How depression can muddle thinking
Depression is associated with sadness, fatigue and a lack of motivation. But people with depression can also have trouble processing information and solving problems. Now scientists studying a rat model for depression are identifying on a molecular level how the condition could affect thinking. The findings, published in the journal ACS Chemical Neuroscience, could lead to the development of new depression treatments that would address associated cognitive problems.
The World Health Organization estimates that globally, 350 million people of all ages suffer from depression. Among the mix of symptoms that characterize the condition are cognitive dysfunctions—difficulty concentrating, remembering details and making decisions. These symptoms tend to linger even as other symptoms fade, which can seriously hamper a person's ability to work or study. Marco A. Riva and colleagues wanted to determine how depression might affect the brain on a molecular level.
The researchers found that certain proteins were expressed in higher amounts in a control group of rats in response to a standard cognitive test—novel object recognition—than in rats with symptoms characteristic of human depression. Other recent studies have suggested that these proteins, including oligophrenin-1 and Bmal1, play a role in cognitive processes. The researchers say that their findings could help inform future searches for treatments for major depression and stress-related disorders.
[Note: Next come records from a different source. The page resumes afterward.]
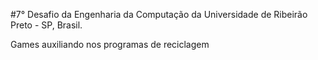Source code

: #7° Desafio da Engenharia da Computação da Universidade de Ribeirão Preto - SP, Brasil. 

Games auxiliando nos programas de reciclagem
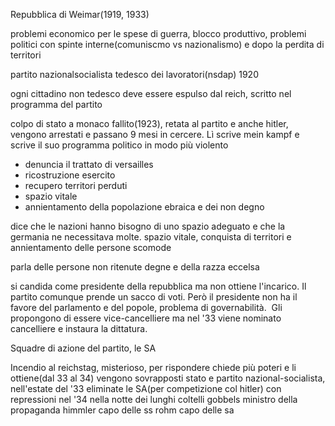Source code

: Repubblica di Weimar(1919, 1933)

problemi economico per le spese di guerra, blocco produttivo, problemi politici con spinte interne(comuniscmo vs nazionalismo) e dopo la perdita di territori

partito nazionalsocialista tedesco dei lavoratori(nsdap) 1920

ogni cittadino non tedesco deve essere espulso dal reich, scritto nel programma del partito

colpo di stato a monaco fallito(1923), retata al partito e anche hitler, vengono arrestati e passano 9 mesi in cercere. Lì scrive mein kampf e scrive il suo programma politico in modo più violento

-   denuncia il trattato di versailles
-   ricostruzione esercito
-   recupero territori perduti
-   spazio vitale
-   annientamento della popolazione ebraica e dei non degno

dice che le nazioni hanno bisogno di uno spazio adeguato e che la germania ne necessitava molte. spazio vitale, conquista di territori e annientamento delle persone scomode

parla delle persone non ritenute degne e della razza eccelsa

si candida come presidente della repubblica ma non ottiene l'incarico. Il partito comunque prende un sacco di voti. Però il presidente non ha il favore del parlamento e del popole, problema di governabilità.  Gli propongono di essere vice-cancelliere ma nel '33 viene nominato cancelliere e instaura la dittatura.

Squadre di azione del partito, le SA

Incendio al reichstag, misterioso, per rispondere chiede più poteri e li ottiene(dal 33 al 34)
vengono sovrapposti stato e partito nazional-socialista, nell'estate del '33
eliminate le SA(per competizione col hitler) con repressioni nel '34 nella notte dei lunghi coltelli
gobbels ministro della propaganda
himmler capo delle ss
rohm capo delle sa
Depression, a major cause of disability worldwide, is characterized by a complex and heterogeneous symptomatology. With this respect, cognitive deterioration represents a major problem that has a strong impact on a patient's function. Thus, within the context of a depressive phenotype, it is important to characterize the mechanisms that sustain cognitive dysfunctions and may represent an important target for pharmacological intervention. Here, using the chronic mild stress (CMS) paradigm of depression, we found that, independently from the anhedonic phenotype, CMS rats showed a deficit in the novel object recognition (NOR) test, which is associated with an inability to phosphorylate GluN2B subunit on Ser1303 and to activate the mTOR pathway. In agreement with the role of these systems in the control of local protein synthesis, we observed an increase phosphorylated eukaryotic elongation factor 2 (eEF2) in the crude synaptosomal fraction after the NOR test specifically in control animals. Since it has been demonstrated that peEF2 leads to the translation of specific mRNAs, we investigated if the gene-specific translational control depends on the presence of upstream open reading frame (uORF). Interestingly, we found a significant increase of oligophrenin-1 (2 uORFs) and of Bmal1 (7 uORFs) protein levels specifically in the control animals exposed to the NOR test. Our results demonstrated that the cognitive decline associated with stress exposure might be due to alterations in local protein translation of specific mRNAs, suggesting that a pharmacological intervention able to correct these defects might be useful in the improvement of deteriorated functions in patients with major depression and stress-related disorders.